On February 20, 1962, John Glenn Jr. became the first American to orbit Earth. Launched from Cape Canaveral, Florida, the Friendship 7 capsule carrying Glenn reached a maximum altitude of 162 miles and an orbital velocity of 17,500 miles per hour. After more than four hours in space, having circled the earth three times, Glenn piloted the Friendship 7 back into the atmosphere and landed in the Atlantic Ocean near Bermuda.

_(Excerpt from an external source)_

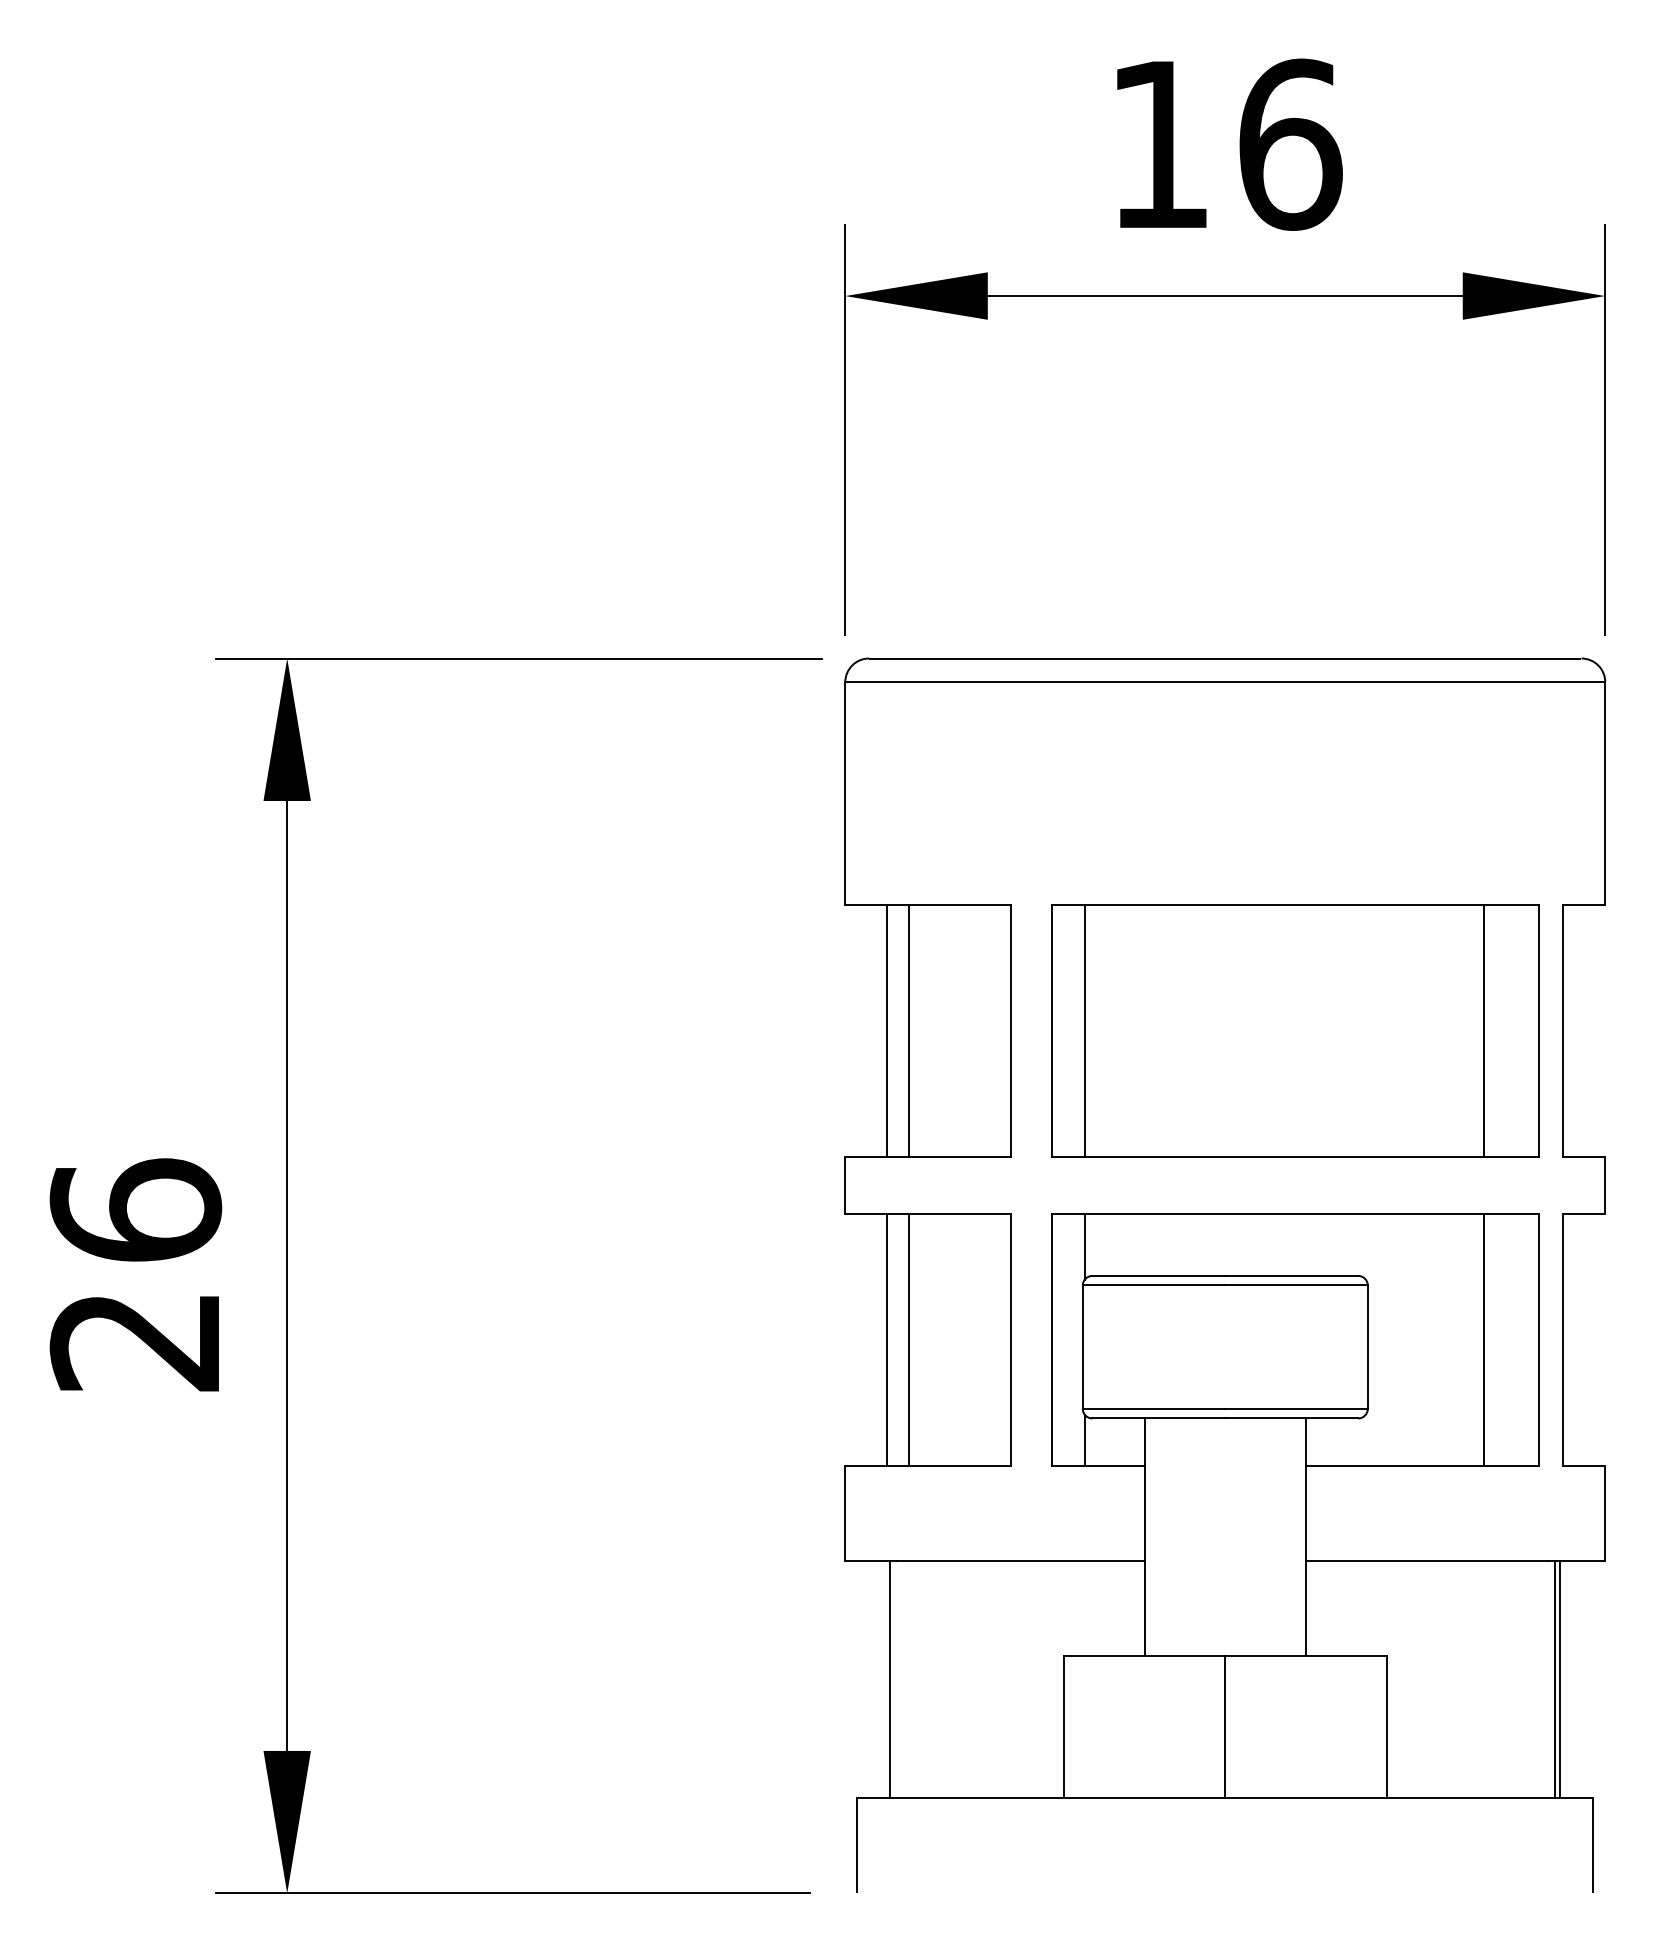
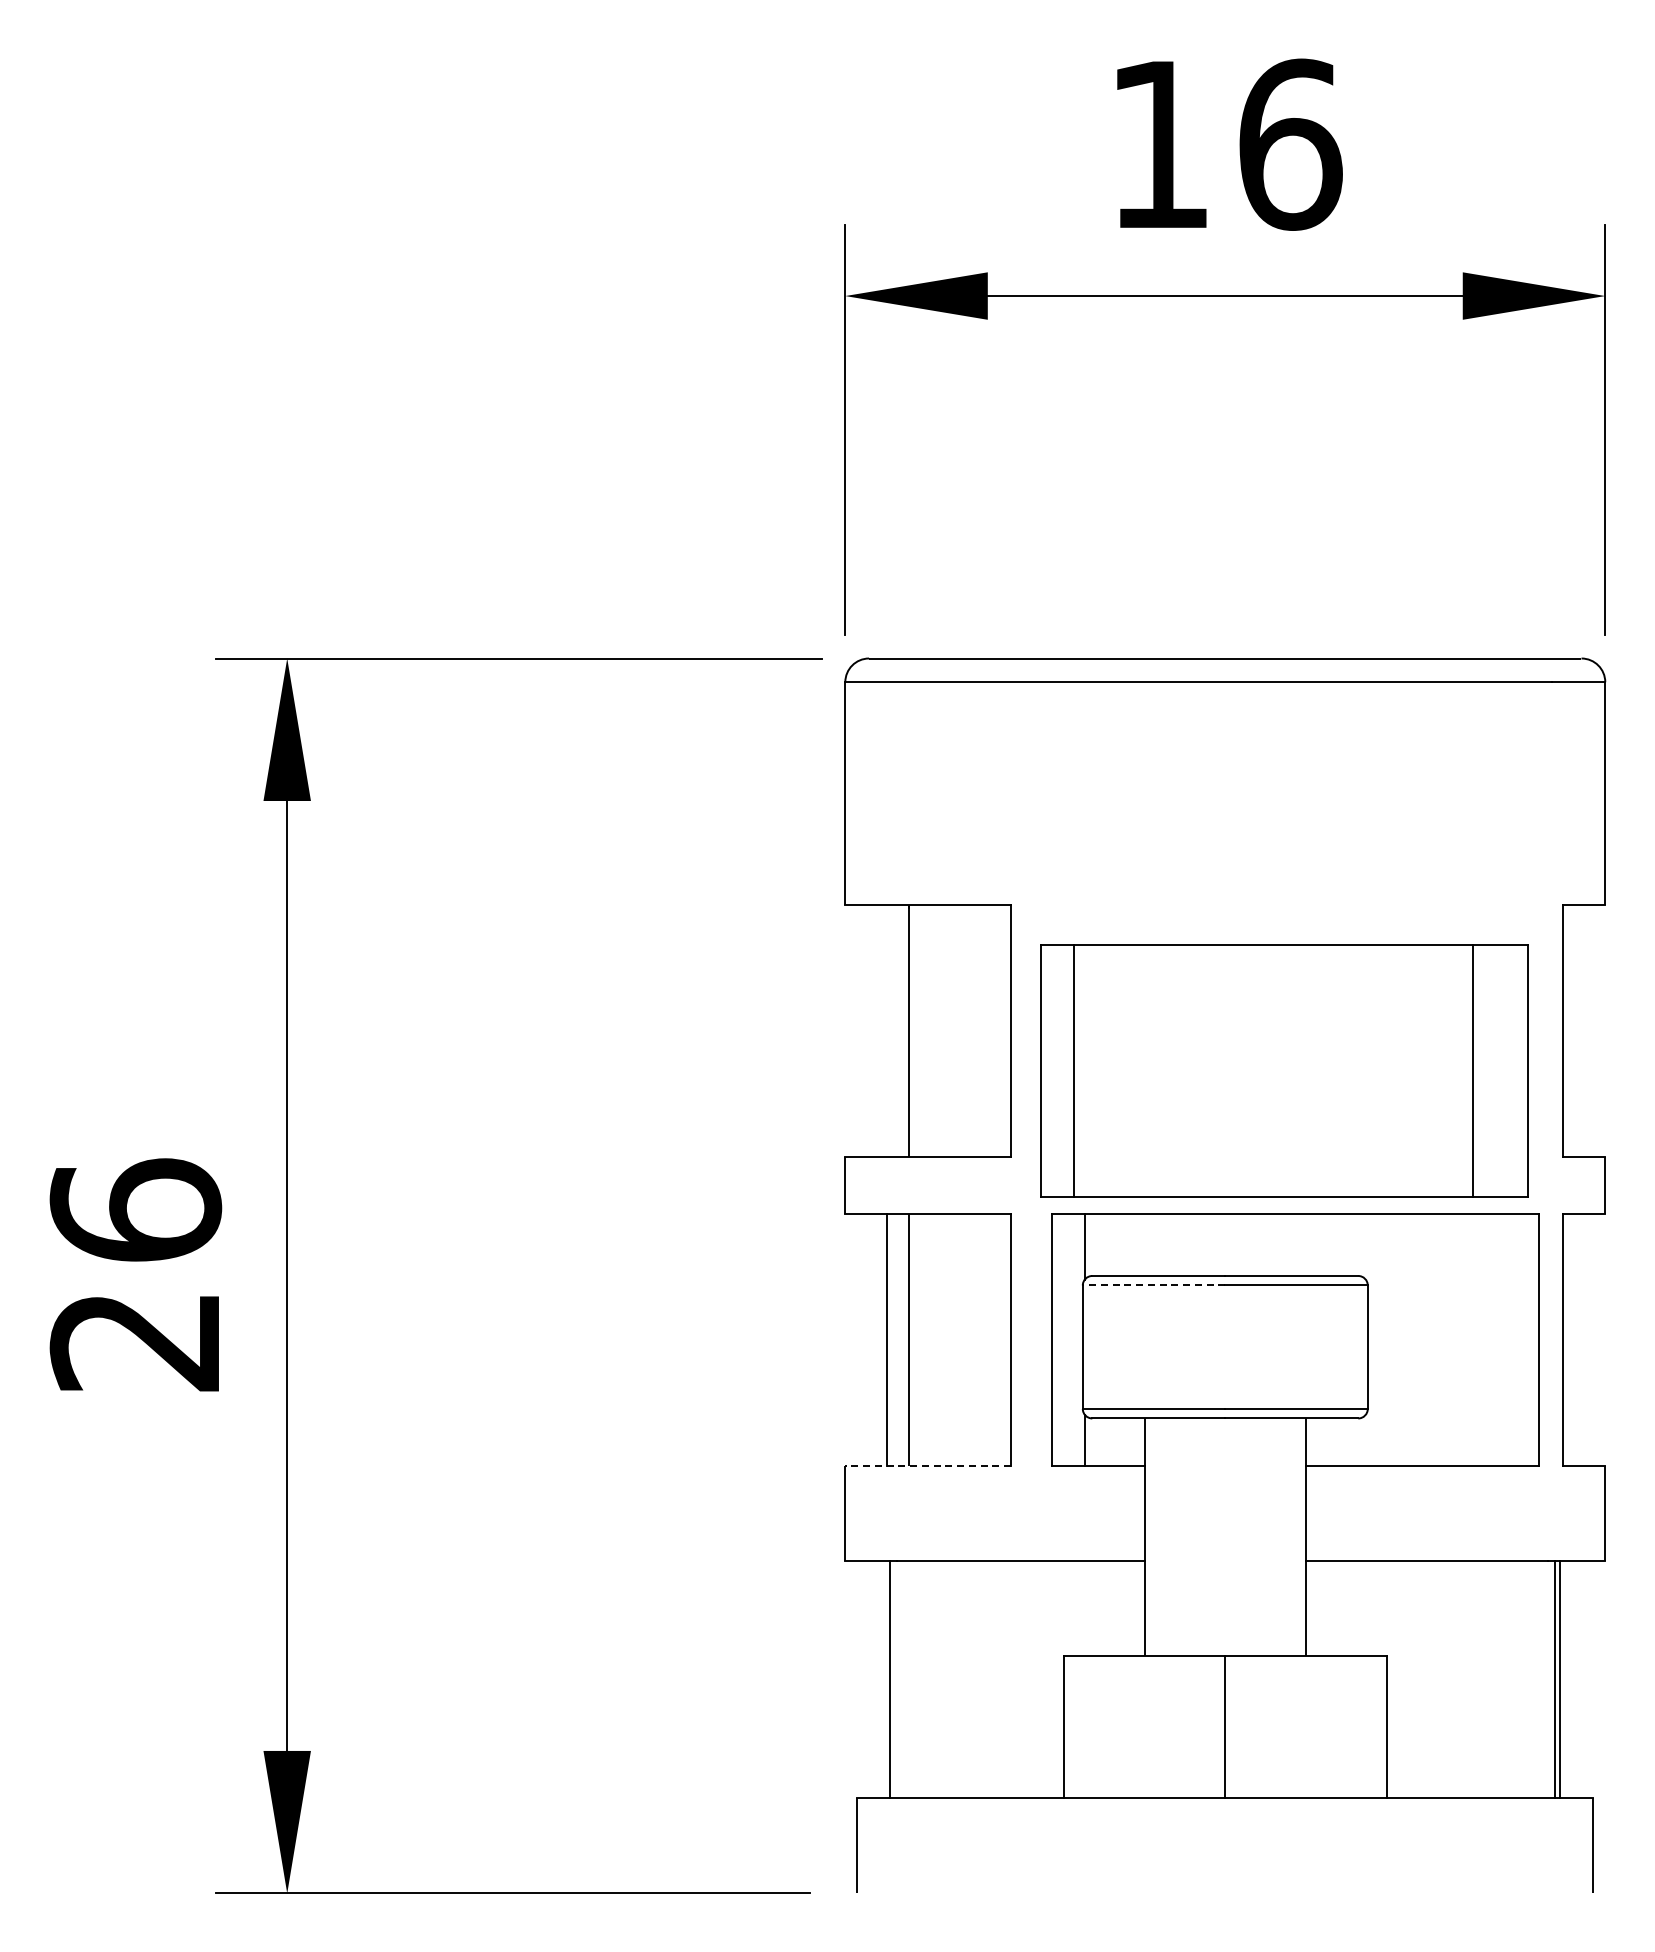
part at (1295, 1030) position: (1295, 1030) -> (1284, 1070)
line at (887, 1031): present -> none
line at (1153, 1285): solid -> dashed
line at (1483, 1339): present -> none
line at (928, 1465): solid -> dashed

Glenn’s success helped to inspire NASA and the Nation to continue President Kennedys mission to land a man on the moon by the end of the decade.
To the Moon.
As space exploration continued through the 1960s, the United States was on its way to the Moon. Project Gemini was the second NASA spaceflight program. Its goals were to perfect the entry and re-entry maneuvers of a spacecraft and conduct further tests on how individuals are affected by long periods of space travel. The Apollo Program followed Project Gemini. Its goal was to land humans on the moon and assure their safe return to Earth. On July 20, 1969, the Apollo 11 astronauts—Neil Armstrong, Michael Collins, and Edwin “Buzz” Aldrin Jr.—realized President Kennedy’s dream that begin with an Esterbrook pen and his signing of the bill that increased the size and budget of NASA with the goal of landing a man on the moon and returning him safely back to earth.